BACKGROUND: Genome-wide association studies have identified hundreds of genetic variants associated with specific cancers. A few of these risk regions have been associated with more than one cancer site; however, a systematic evaluation of the associations between risk variants for other cancers and lung cancer risk has yet to be performed.

METHODS: We included 18023 patients with lung cancer and 60543 control subjects from two consortia, Population Architecture using Genomics and Epidemiology (PAGE) and Transdisciplinary Research in Cancer of the Lung (TRICL). We examined 165 single-nucleotide polymorphisms (SNPs) that were previously associated with at least one of 16 non-lung cancer sites. Study-specific logistic regression results underwent meta-analysis, and associations were also examined by race/ethnicity, histological cell type, sex, and smoking status. A Bonferroni-corrected P value of 2.5×10(-5) was used to assign statistical significance.
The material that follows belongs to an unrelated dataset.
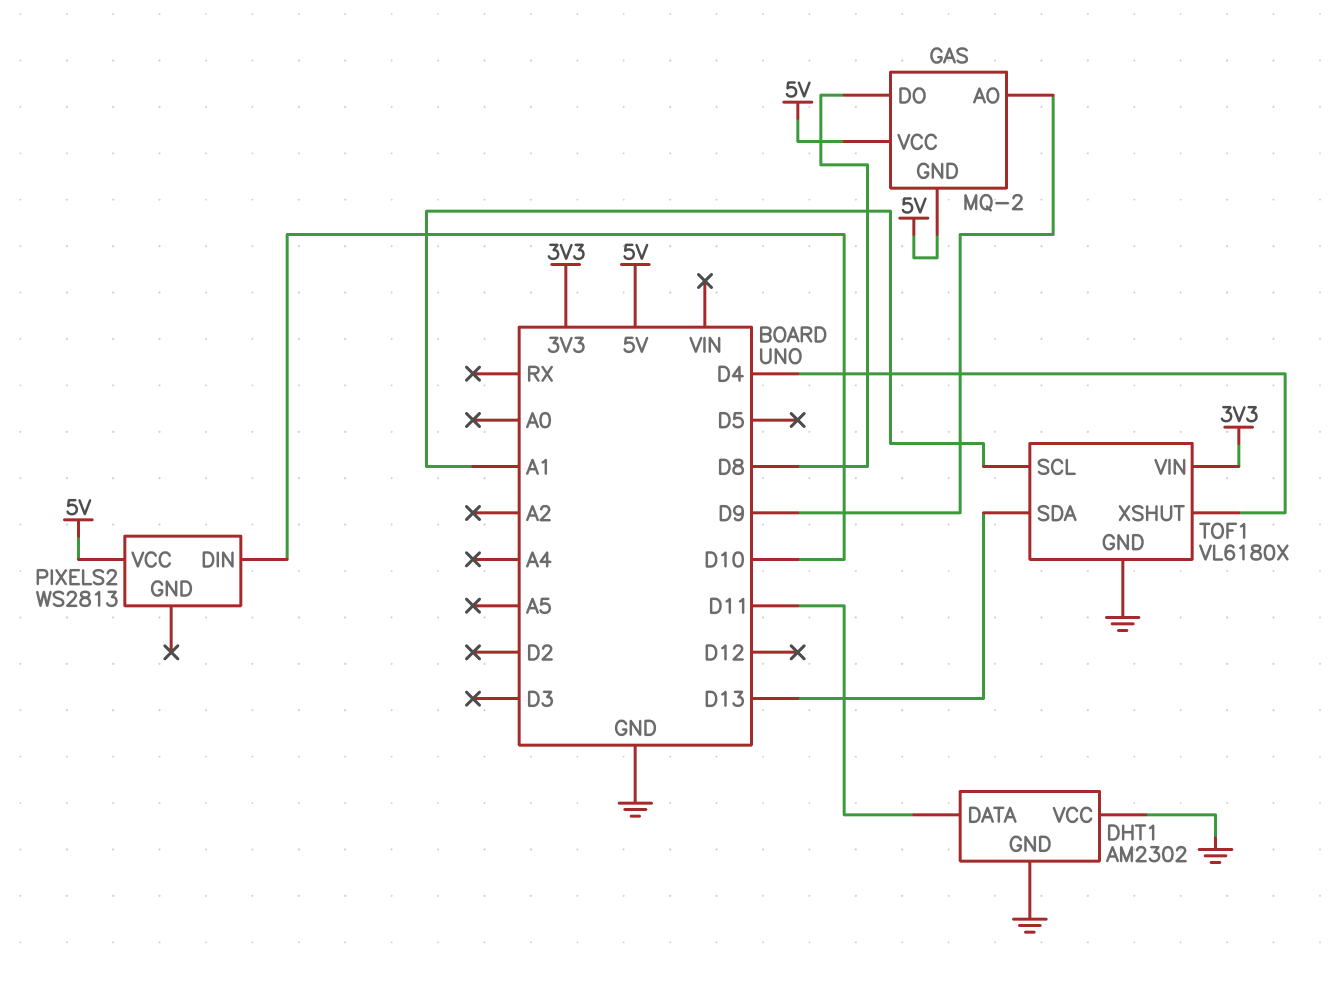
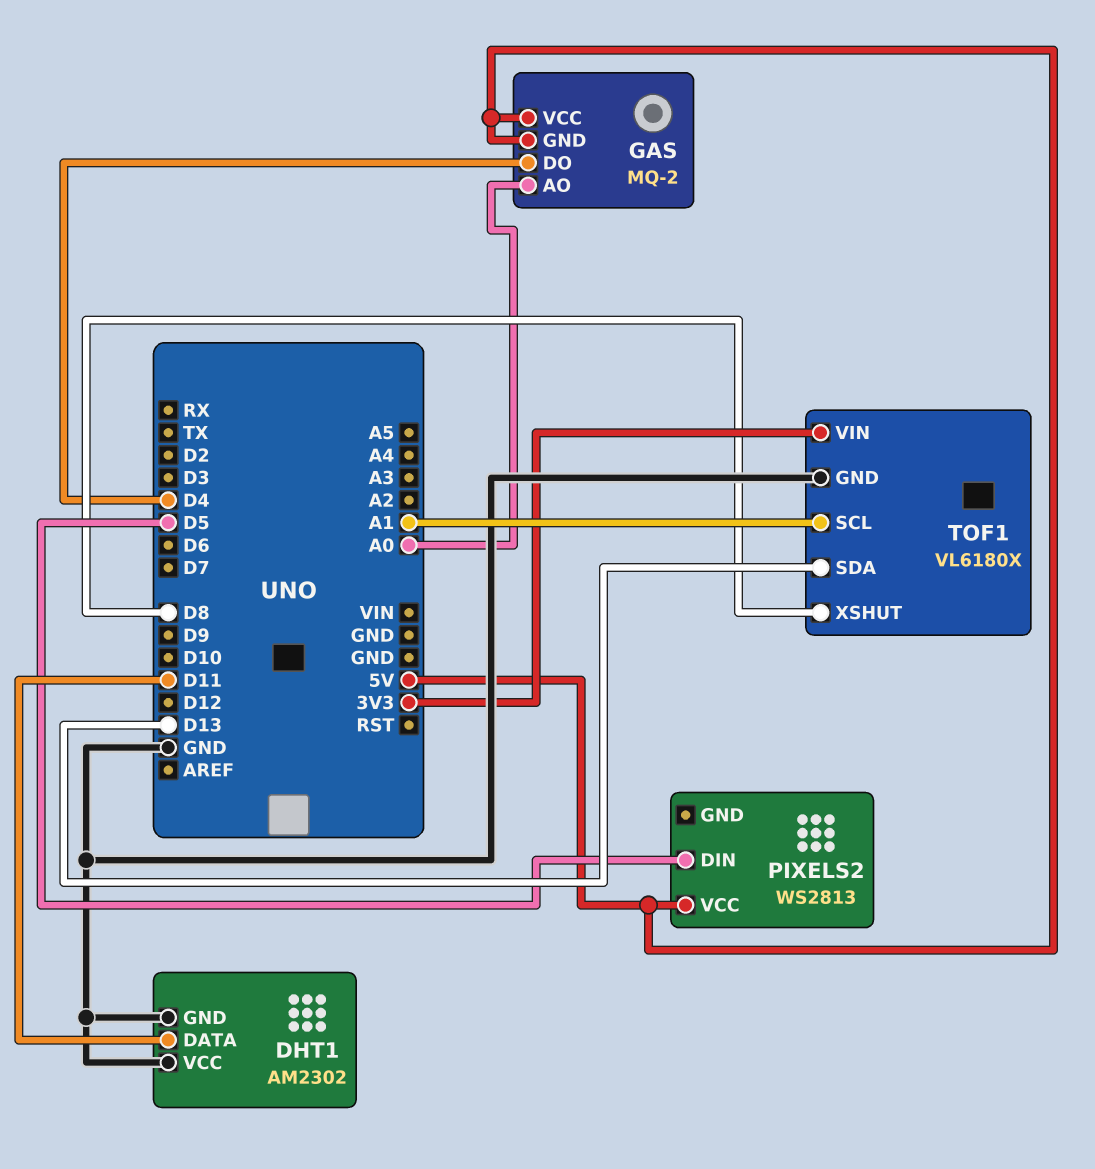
GAS pin AO: D9 -> A0
GAS pin DO: D8 -> D4
PIXELS2 pin DIN: D10 -> D5
TOF1 pin XSHUT: D4 -> D8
RESULTS: The breast cancer SNP LSP1 rs3817198 was associated with an increased risk of lung cancer (odds ratio [OR] = 1.10; 95% confidence interval [CI] = 1.05 to 1.14; P = 2.8×10(-6)). This association was strongest for women with adenocarcinoma (P = 1.2×10(-4)) and not statistically significant in men (P = .14) with this cell type (P het by sex = .10). Two glioma risk variants, TERT rs2853676 and CDKN2BAS1 rs4977756, which are located in regions previously associated with lung cancer, were associated with increased risk of adenocarcinoma (OR = 1.16; 95% CI = 1.10 to 1.22; P = 1.1×10(-8)) and squamous cell carcinoma (OR = 1.13; CI = 1.07 to 1.19; P = 2.5×10(-5)), respectively.

CONCLUSIONS: Our findings demonstrate a novel pleiotropic association between the breast cancer LSP1 risk region marked by variant rs3817198 and lung cancer risk.